Is Anything at Rest in the Universe?

In the year 1851 cultivated persons in cities throughout Europe went to the largest cathedrals to attend an unusual sort of worship. They were coming to witness Jean Foucault’s pendulum experiment, which he had first performed for the public in that year under the dome of the Pantheon in Paris.

From the highest point in the cathedral a heavy weight hung suspended on a thin rope, so that it was free to swing in all directions. it was given a push in a northerly direction, and began to swing in a north-south line. It continued to swing for days, but ever so slowly the direction of its swing shifted. And it continued to do so visibly. Those who waited long enough were able to see the plane of the pendulum’s swing turn in a full circle in the course of a day.

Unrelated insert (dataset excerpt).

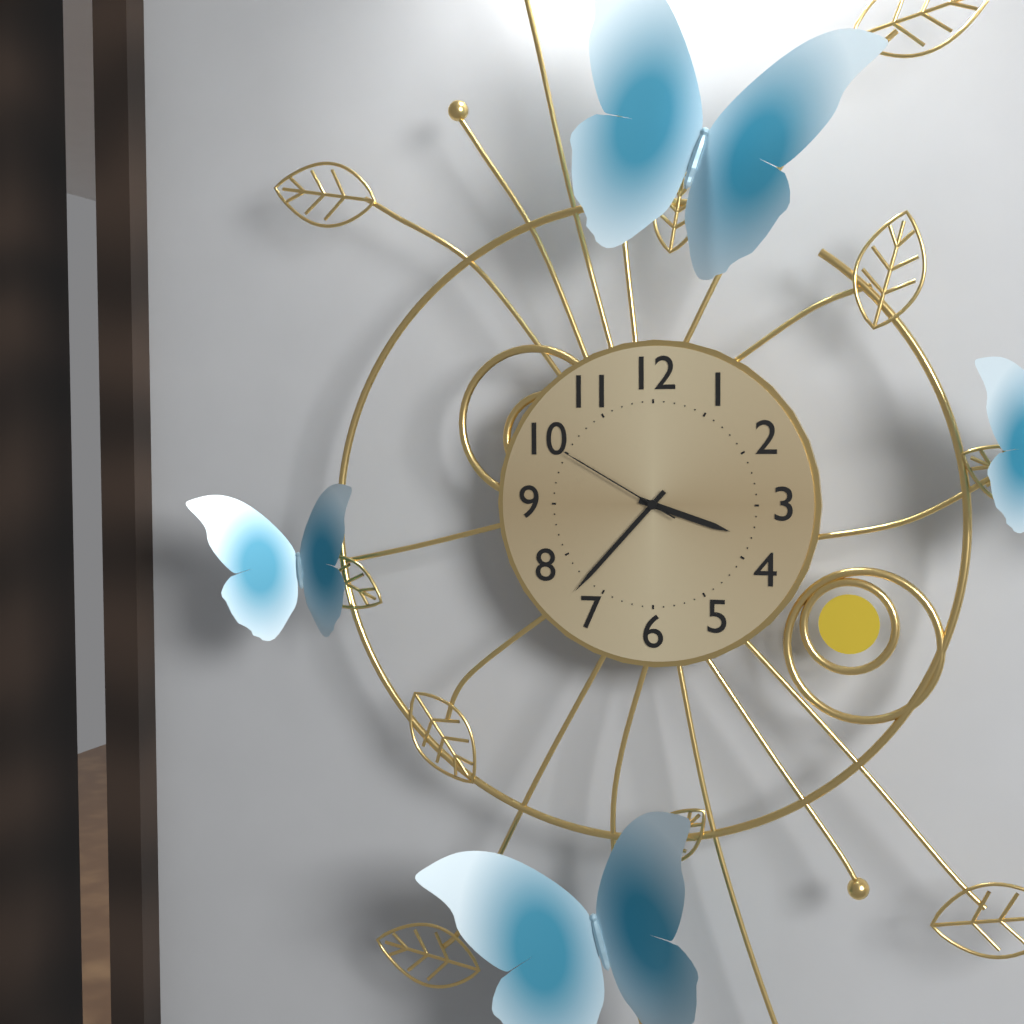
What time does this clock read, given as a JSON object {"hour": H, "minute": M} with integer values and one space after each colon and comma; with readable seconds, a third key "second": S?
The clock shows {"hour": 3, "minute": 37, "second": 50}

Actually, however, the plane of oscillation had not change d at all. A pendulum retains the direction of its original motion, as stated by Galileo’s law of inertia. Thus the pendulum provided visible proof of Copernicus’ doctrine: the Earth was turning underneath the swinging pendulum.

How unfortunate it was that Galileo did not notice this when he observed the chandelier swinging in the Duomo at Pisa. He would have been spared his troubles with the Inquisition; such tangible proof of the Earth’s rotation would have silenced all doubts.

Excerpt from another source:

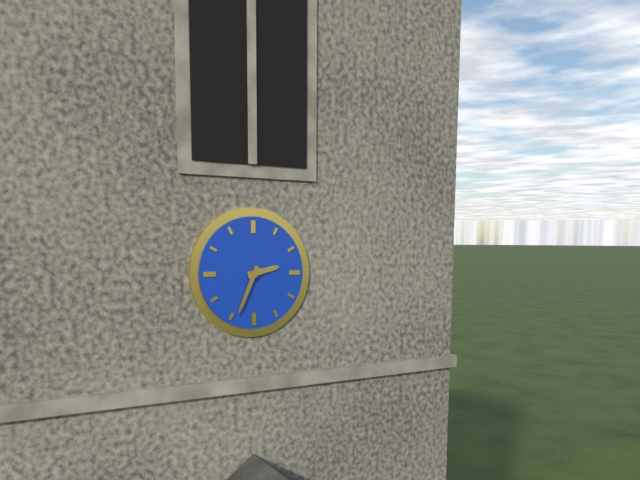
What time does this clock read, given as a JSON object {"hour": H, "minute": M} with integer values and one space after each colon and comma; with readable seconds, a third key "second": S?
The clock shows {"hour": 2, "minute": 34}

Nevertheless, the Frenchman’s ingenious experiment stimulated other ideas, for which the times and the place were ready: ideas on one of the fundamental problems of both philosophy and religion.

Originally Newton had asked himself whether absolute movement existed in the universe, that is to say, movement in itself which we could determine without reference to other movements. His answer was that there was only one such motion: the rotation of the Earth. Ultimately, he maintained, we would have discovered this motion even if there had not been a sky full of stars circling about the polestar above our heads. Even without the polestar we would have found the flattened poles of our globe; we would have understood that they had been caused by the distorting effect of centrifugal force.

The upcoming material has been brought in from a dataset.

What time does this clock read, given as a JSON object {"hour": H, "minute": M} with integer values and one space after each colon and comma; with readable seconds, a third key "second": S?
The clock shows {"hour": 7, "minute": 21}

From this reasoning Newton drew a profound conclusion. If we imagine our universe with no other bodies beside the Earth, there must still be something to which we can refer the motion of the Earth, something that is at rest in relation to the Earth. Absolute motion presupposes something absolutely at rest. Only space can be this something. Hence, space ceases to be solely a philosophical concept, a mere word; it must have physical existence, for all that its only characteristic is being at rest. This idea of something at rest, ubiquitous, absolutely fixed, suggested the attributes of the Supreme Being; physical space of its own accord intruded itself into the sphere of religion.